**Selected extract:**
- Opening Delimiter -

Black Flag 212 index

RACE CLASS and ORGANISATION



by SA WSF


(We recently observed a very fruitful discussion on race and class on the internet, particularly around "black" anarchism, special oppressions and the desirability of separate organisation.

One of the best and most comprehensive posts came from a member of the Workers Solidarity Federation of South Africa, an anarchist/syndicalist group with a majority African component, which while personal, reflects their politics and positions on these matters.

Interest in anarchism is growing throughout the world. There are active groups in most parts of the world, with the exception of the Indian subcontinent, Antarctica and as far as we know the Chinese dictatorship. This process will no doubt accelerate and there is a challenge for us to make our ideas accessible.

But as our South African comrades point out below, "it was the ability of anarchism to provide alternatives and to pay special attention to the specific needs of these different sections of the working class in order to unite the whole class that made the success (of the Cuban anarchists and IWW) possible" not "a revision of anarchism to accommodate nationalism".

RACE CLASS and ORGANISATION

It is claimed that Anarchism as currently constituted is unable to attract Black people, and other specially oppressed minorities. It is therefore argued that we should thus endorse separate Black-only anarchist/ community organisations that may in some (vague and unspecified) cases associate with "white" groups - "white" groups should "work among" "their own" people etc.)

These arguments are wrong or lacking in clarity.

Firstly, class struggle anarchism has historically proved quite capable of attracting massive numbers of people of colour. In fact, one could claim that historically most anarchist movements have been based in Third World countries. For example, anarchism dominated the revolutionary movement in China in the 1910s and early 1920s. In the First World, Anarchist movements historically attracted specially oppressed national minorities, for example, the IWW attracted thousands of Black workers in the USA Deep South. Even today, groups such as the WSF (SA) and the Awareness League of Nigeria have almost entirely Black memberships . The key to this success was a consistent class struggle programme that combated all manifestations of oppression. For example, the Cuban Anarchists mobilised both Afro-Cubans, creoles and Spaniards in massive integrated anarcho-syndicalist unions because they opposed racist practices like apprenticeship laws, because they supported the anti-colonial struggle against Spain and because they provided a class struggle answer to the questions facing all sections of the working class. It was not a "revision" of anarchism to accommodate nationalist paradigms that made the breakthrough- it was the ability of anarchism to provide alternatives and to pay special attention to the specific needs of these different sections of the working class in order to unite the whole class that made the success possible. Anarchists did not capitulate to nationalist ideas- they combated them- they did not organise separately, they organised as Anarchists on a class struggle basis.

- Closing Delimiter -

**Study questions:**
[1] Retype the stretch of the article on race, class and organization from "Black Flag 212" through "our ideas accessible.".
[2] Summarize the article on race, class and organization in two sentences.
[3] Proceed with the article on race, class and organization from the point where it stops.
The rows that follow have no connection to the article on race, class and organization.

**Available data:**
- Opening Delimiter -

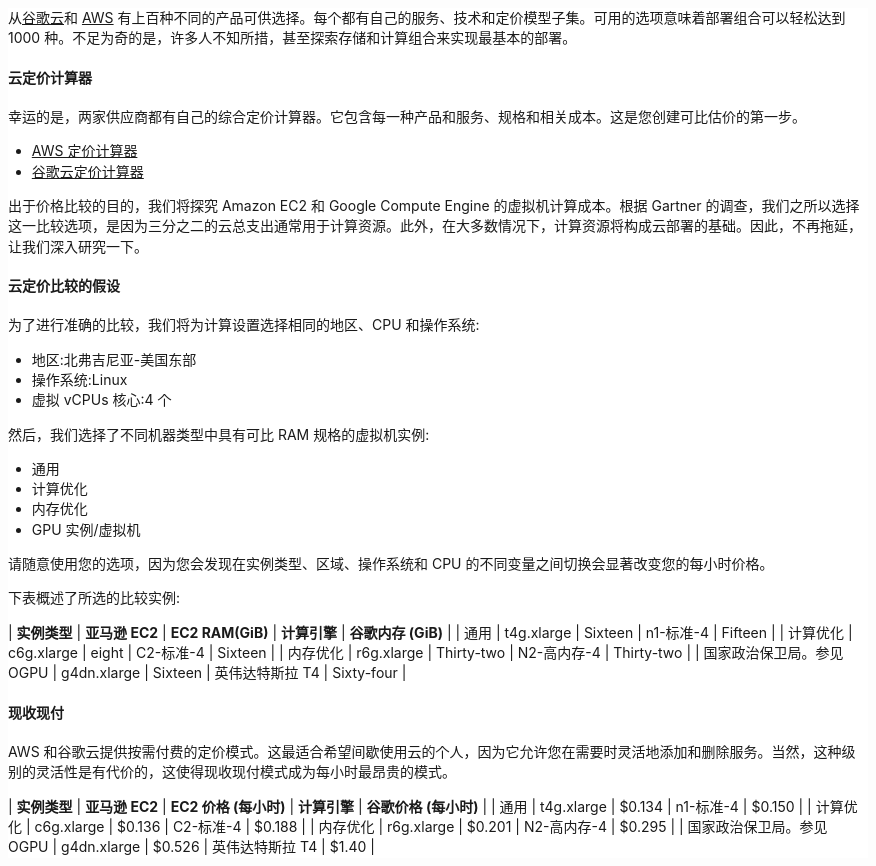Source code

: 从[谷歌云](https://cloud.google.com/products)和 [AWS](https://aws.amazon.com/products/) 有上百种不同的产品可供选择。每个都有自己的服务、技术和定价模型子集。可用的选项意味着部署组合可以轻松达到 1000 种。不足为奇的是，许多人不知所措，甚至探索存储和计算组合来实现最基本的部署。

#### 云定价计算器

幸运的是，两家供应商都有自己的综合定价计算器。它包含每一种产品和服务、规格和相关成本。这是您创建可比估价的第一步。

*   [AWS 定价计算器](https://calculator.aws/#/)
*   [谷歌云定价计算器](https://cloud.google.com/products/calculator)

出于价格比较的目的，我们将探究 Amazon EC2 和 Google Compute Engine 的虚拟机计算成本。根据 Gartner 的调查，我们之所以选择这一比较选项，是因为三分之二的云总支出通常用于计算资源。此外，在大多数情况下，计算资源将构成云部署的基础。因此，不再拖延，让我们深入研究一下。

#### 云定价比较的假设

为了进行准确的比较，我们将为计算设置选择相同的地区、CPU 和操作系统:

*   地区:北弗吉尼亚-美国东部
*   操作系统:Linux
*   虚拟 vCPUs 核心:4 个

然后，我们选择了不同机器类型中具有可比 RAM 规格的虚拟机实例:

*   通用
*   计算优化
*   内存优化
*   GPU 实例/虚拟机

请随意使用您的选项，因为您会发现在实例类型、区域、操作系统和 CPU 的不同变量之间切换会显著改变您的每小时价格。

下表概述了所选的比较实例:

| **实例类型** | **亚马逊 EC2** | **EC2 RAM(GiB)** | **计算引擎** | **谷歌内存
(GiB)** |
| 通用 | t4g.xlarge | Sixteen | n1-标准-4 | Fifteen |
| 计算优化 | c6g.xlarge | eight | C2-标准-4 | Sixteen |
| 内存优化 | r6g.xlarge | Thirty-two | N2-高内存-4 | Thirty-two |
| 国家政治保卫局。参见 OGPU | g4dn.xlarge | Sixteen | 英伟达特斯拉 T4 | Sixty-four |

#### 现收现付

AWS 和谷歌云提供按需付费的定价模式。这最适合希望间歇使用云的个人，因为它允许您在需要时灵活地添加和删除服务。当然，这种级别的灵活性是有代价的，这使得现收现付模式成为每小时最昂贵的模式。

| **实例类型** | **亚马逊 EC2** | **EC2 价格
(每小时)** | **计算引擎** | **谷歌价格
(每小时)** |
| 通用 | t4g.xlarge | $0.134 | n1-标准-4 | $0.150 |
| 计算优化 | c6g.xlarge | $0.136 | C2-标准-4 | $0.188 |
| 内存优化 | r6g.xlarge | $0.201 | N2-高内存-4 | $0.295 |
| 国家政治保卫局。参见 OGPU | g4dn.xlarge | $0.526 | 英伟达特斯拉 T4 | $1.40 |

- Closing Delimiter -

**Responses to the exercise:**
[1]
Black Flag 212 index

RACE CLASS and ORGANISATION



by SA WSF


(We recently observed a very fruitful discussion on race and class on the internet, particularly around "black" anarchism, special oppressions and the desirability of separate organisation.

One of the best and most comprehensive posts came from a member of the Workers Solidarity Federation of South Africa, an anarchist/syndicalist group with a majority African component, which while personal, reflects their politics and positions on these matters.

Interest in anarchism is growing throughout the world. There are active groups in most parts of the world, with the exception of the Indian subcontinent, Antarctica and as far as we know the Chinese dictatorship. This process will no doubt accelerate and there is a challenge for us to make our ideas accessible.

[2] The article rejects the claim that anarchism cannot attract Black people and other specially oppressed minorities, along with the call for separate Black-only anarchist organizations. It argues that class struggle anarchism has historically drawn large numbers of people of color, as in China, among Black workers in the US Deep South and in Cuba, by opposing all oppression and uniting the working class rather than revising anarchism to accommodate nationalism.

[3]
Even today, the Anarchist groups emerging in Third World countries like Nigeria and South Africa base themselves on a class programme- we have seen the end results of nationalism and we oppose it (although obviously we defend peoples right to choose to believe in it, and even if we recognise grassroots nationalists as progressive fighters against racism etc.). This does not mean that we downplay imperialism or racism- on the contrary we pay specific attention to these key questions, but we subject them to class analysis and advocate class struggle strategies against them.

Black nationalism and/or separatism is not the only thing that can fight racism or attract Black people and workers to organisations. Even in South Africa, the Communist Party was the main mass organisation throughout the 1930s and 1940s and dwarfed the nationalist groups like the ANC; in the 1920s the main mass organisation (aside from the Communist Party) was the quasi-syndicalist Industrial and Commercial Workers Union. In Harlem in the USA in the 1930s, the CPUSA was able to win Black workers away from Garveyism on the basis of a consistent defence of the unity of White and Black workers.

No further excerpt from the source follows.